### Data Loading (MNIST)

In [10]:
import torch, torchvision
import torch.nn as nn
from torch.utils.data import DataLoader
import matplotlib.pyplot as plt
import warnings
warnings.filterwarnings('ignore')

ModuleNotFoundError: No module named 'matplotlib'

In [2]:
if torch.cuda.is_available():
    device = torch.device('cuda')
else:
    device = torch.device('cpu')

In [3]:
batch_size = 64

transform = torchvision.transforms.Compose([
    torchvision.transforms.Resize((28, 28)),
    torchvision.transforms.Grayscale(),
    torchvision.transforms.ToTensor(),
    torchvision.transforms.Normalize((0,), (1,))])

train_dataset = torchvision.datasets.MNIST('datasets', train=True, transform=transform, target_transform=None, download=True)
test_dataset = torchvision.datasets.MNIST('datasets', train=False, transform=transform, target_transform=None, download=True)

train_loader = DataLoader(train_dataset, batch_size=batch_size, shuffle=True, drop_last=True)
test_loader = DataLoader(test_dataset, batch_size=batch_size, shuffle=True, drop_last=True)

### Residual Block

In the original paper [ref] of the RestNet the residual blocks are comprised of two back-to-back convolutional (conv) layers, with a residual connection from the input of the first conv layer to the output of the second one.

In [4]:
class ResidualBlock(nn.Module):
    def __init__(self, in_channels, out_channels, stride=1):
        super(ResidualBlock, self).__init__()

        self.shortcut_cupling = None
        if stride != 1 or in_channels != out_channels:
            self.shortcut_cupling = nn.Conv2d(in_channels, out_channels, kernel_size=1, stride=stride, bias=False)

        self.conv1 = nn.Sequential(
            nn.Conv2d(in_channels, out_channels, kernel_size=3, stride=stride, padding=1),
            nn.ReLU()
        )
        self.conv2 = nn.Sequential(
            nn.Conv2d(out_channels, out_channels, kernel_size=3, stride=1, padding=1),
        )
        self.relu = nn.ReLU()

    def forward(self, x):
        identity = x

        out = self.conv1(x)
        out = self.conv2(out)

        if self.shortcut_cupling:
            identity = self.shortcut_cupling(identity)

        out += identity
        out = self.relu(out)

        return out

In [5]:
class ResNet(nn.Module):
    def __init__(self, num_classes=10):
        super(ResNet, self).__init__()

        self.conv1 = nn.Sequential(
            nn.Conv2d(1, 64, kernel_size=7, stride=2, padding=3),
            nn.ReLU()
        )
        
        self.maxpool = nn.MaxPool2d(kernel_size=3, stride=2, padding=1)

        self.res_blk1 = nn.Sequential(
            ResidualBlock(64, 64, stride=1),
            ResidualBlock(64, 64, stride=1),
            ResidualBlock(64, 64, stride=1)
        )

        self.res_blk2 = nn.Sequential(
            ResidualBlock(64, 128, stride=1),
            ResidualBlock(128, 128, stride=1),
            ResidualBlock(128, 128, stride=1),
            ResidualBlock(128, 128, stride=1)
        )

        self.avgpool = nn.AvgPool2d(7, stride=2)

*To do*.
- 1) Answer these about the ResNet notebook:
(a) What value is assigned to batch_size?
(b) According to the text on the original paper, how many back-to-back convolutional layers make up a residual block?
(c) What kernel size does the max pooling layer in the ResNet class use?
- 2) Name every transform passed to torchvision.transforms.Compose in the ResNet notebook.
- 3) Return the part of the ResNet notebook that starts with "### Residual Block" and goes on through "kernel_size=1, stride=stride, bias=False)".
The entries after this point are separate material from the ResNet notebook.

*Material shown*.
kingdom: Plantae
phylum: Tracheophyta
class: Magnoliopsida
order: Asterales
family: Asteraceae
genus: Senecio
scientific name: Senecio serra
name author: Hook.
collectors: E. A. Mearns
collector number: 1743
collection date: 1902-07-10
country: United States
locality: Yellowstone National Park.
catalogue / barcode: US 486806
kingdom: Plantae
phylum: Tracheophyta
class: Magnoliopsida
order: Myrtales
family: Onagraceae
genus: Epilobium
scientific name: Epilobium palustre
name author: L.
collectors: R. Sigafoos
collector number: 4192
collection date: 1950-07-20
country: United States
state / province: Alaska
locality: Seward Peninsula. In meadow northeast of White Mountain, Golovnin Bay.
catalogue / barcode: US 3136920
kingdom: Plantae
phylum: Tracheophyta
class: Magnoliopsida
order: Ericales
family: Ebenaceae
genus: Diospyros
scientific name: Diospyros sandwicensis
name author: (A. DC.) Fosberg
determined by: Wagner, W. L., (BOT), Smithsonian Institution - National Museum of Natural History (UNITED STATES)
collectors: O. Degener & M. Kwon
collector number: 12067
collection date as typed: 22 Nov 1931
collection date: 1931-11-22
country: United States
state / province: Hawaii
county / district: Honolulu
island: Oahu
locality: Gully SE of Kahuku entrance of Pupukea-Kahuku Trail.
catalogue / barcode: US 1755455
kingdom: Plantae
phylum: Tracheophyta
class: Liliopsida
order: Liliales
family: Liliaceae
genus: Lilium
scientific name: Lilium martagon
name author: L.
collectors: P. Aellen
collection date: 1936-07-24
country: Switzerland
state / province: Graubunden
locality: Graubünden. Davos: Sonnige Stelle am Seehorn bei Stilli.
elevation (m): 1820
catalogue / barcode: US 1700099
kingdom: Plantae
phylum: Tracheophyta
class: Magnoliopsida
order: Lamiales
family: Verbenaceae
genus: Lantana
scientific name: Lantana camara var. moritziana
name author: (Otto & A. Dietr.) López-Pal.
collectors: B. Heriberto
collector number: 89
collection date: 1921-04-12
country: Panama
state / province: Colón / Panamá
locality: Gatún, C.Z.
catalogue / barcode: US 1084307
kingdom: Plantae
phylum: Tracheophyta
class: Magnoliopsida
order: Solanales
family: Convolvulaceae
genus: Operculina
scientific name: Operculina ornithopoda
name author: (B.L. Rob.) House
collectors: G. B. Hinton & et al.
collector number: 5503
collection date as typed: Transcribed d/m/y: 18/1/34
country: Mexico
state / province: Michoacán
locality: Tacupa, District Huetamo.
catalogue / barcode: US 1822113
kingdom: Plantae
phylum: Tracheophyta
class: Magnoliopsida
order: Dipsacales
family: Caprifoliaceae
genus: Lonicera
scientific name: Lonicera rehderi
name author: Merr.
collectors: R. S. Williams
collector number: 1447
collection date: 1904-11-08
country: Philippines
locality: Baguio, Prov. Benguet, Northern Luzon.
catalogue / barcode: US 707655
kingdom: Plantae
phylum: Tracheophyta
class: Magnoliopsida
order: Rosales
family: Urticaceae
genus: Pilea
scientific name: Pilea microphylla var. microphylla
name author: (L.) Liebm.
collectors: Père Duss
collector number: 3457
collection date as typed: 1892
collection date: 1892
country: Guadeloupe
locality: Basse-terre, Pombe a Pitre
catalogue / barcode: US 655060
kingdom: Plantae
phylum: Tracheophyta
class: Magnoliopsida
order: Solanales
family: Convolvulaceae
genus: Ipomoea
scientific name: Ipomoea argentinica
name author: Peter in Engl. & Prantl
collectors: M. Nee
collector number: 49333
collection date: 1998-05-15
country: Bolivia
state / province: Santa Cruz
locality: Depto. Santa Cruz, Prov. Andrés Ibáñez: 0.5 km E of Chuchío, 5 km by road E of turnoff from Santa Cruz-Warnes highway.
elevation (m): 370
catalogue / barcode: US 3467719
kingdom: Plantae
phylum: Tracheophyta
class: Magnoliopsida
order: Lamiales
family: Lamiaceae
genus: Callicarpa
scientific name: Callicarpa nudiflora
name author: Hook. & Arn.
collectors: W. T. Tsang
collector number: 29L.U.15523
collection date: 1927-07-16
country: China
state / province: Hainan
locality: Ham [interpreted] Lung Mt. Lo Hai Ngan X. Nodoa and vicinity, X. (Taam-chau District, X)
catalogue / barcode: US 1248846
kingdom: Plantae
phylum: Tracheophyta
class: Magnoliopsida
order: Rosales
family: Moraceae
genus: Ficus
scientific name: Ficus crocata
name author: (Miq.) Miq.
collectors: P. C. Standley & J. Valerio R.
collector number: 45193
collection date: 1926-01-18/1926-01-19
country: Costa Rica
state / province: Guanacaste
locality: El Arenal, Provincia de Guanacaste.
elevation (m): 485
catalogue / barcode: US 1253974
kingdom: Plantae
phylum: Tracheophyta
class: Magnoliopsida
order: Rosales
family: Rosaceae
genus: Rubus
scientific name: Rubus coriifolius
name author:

*Answers per task*.
- 1)
(a) 64
(b) Two
(c) 3

- 2)
- Resize((28, 28))
- Grayscale()
- ToTensor()
- Normalize((0,), (1,))

- 3)
### Residual Block

In the original paper [ref] of the RestNet the residual blocks are comprised of two back-to-back convolutional (conv) layers, with a residual connection from the input of the first conv layer to the output of the second one.

In [4]:
class ResidualBlock(nn.Module):
    def __init__(self, in_channels, out_channels, stride=1):
        super(ResidualBlock, self).__init__()

        self.shortcut_cupling = None
        if stride != 1 or in_channels != out_channels:
            self.shortcut_cupling = nn.Conv2d(in_channels, out_channels, kernel_size=1, stride=stride, bias=False)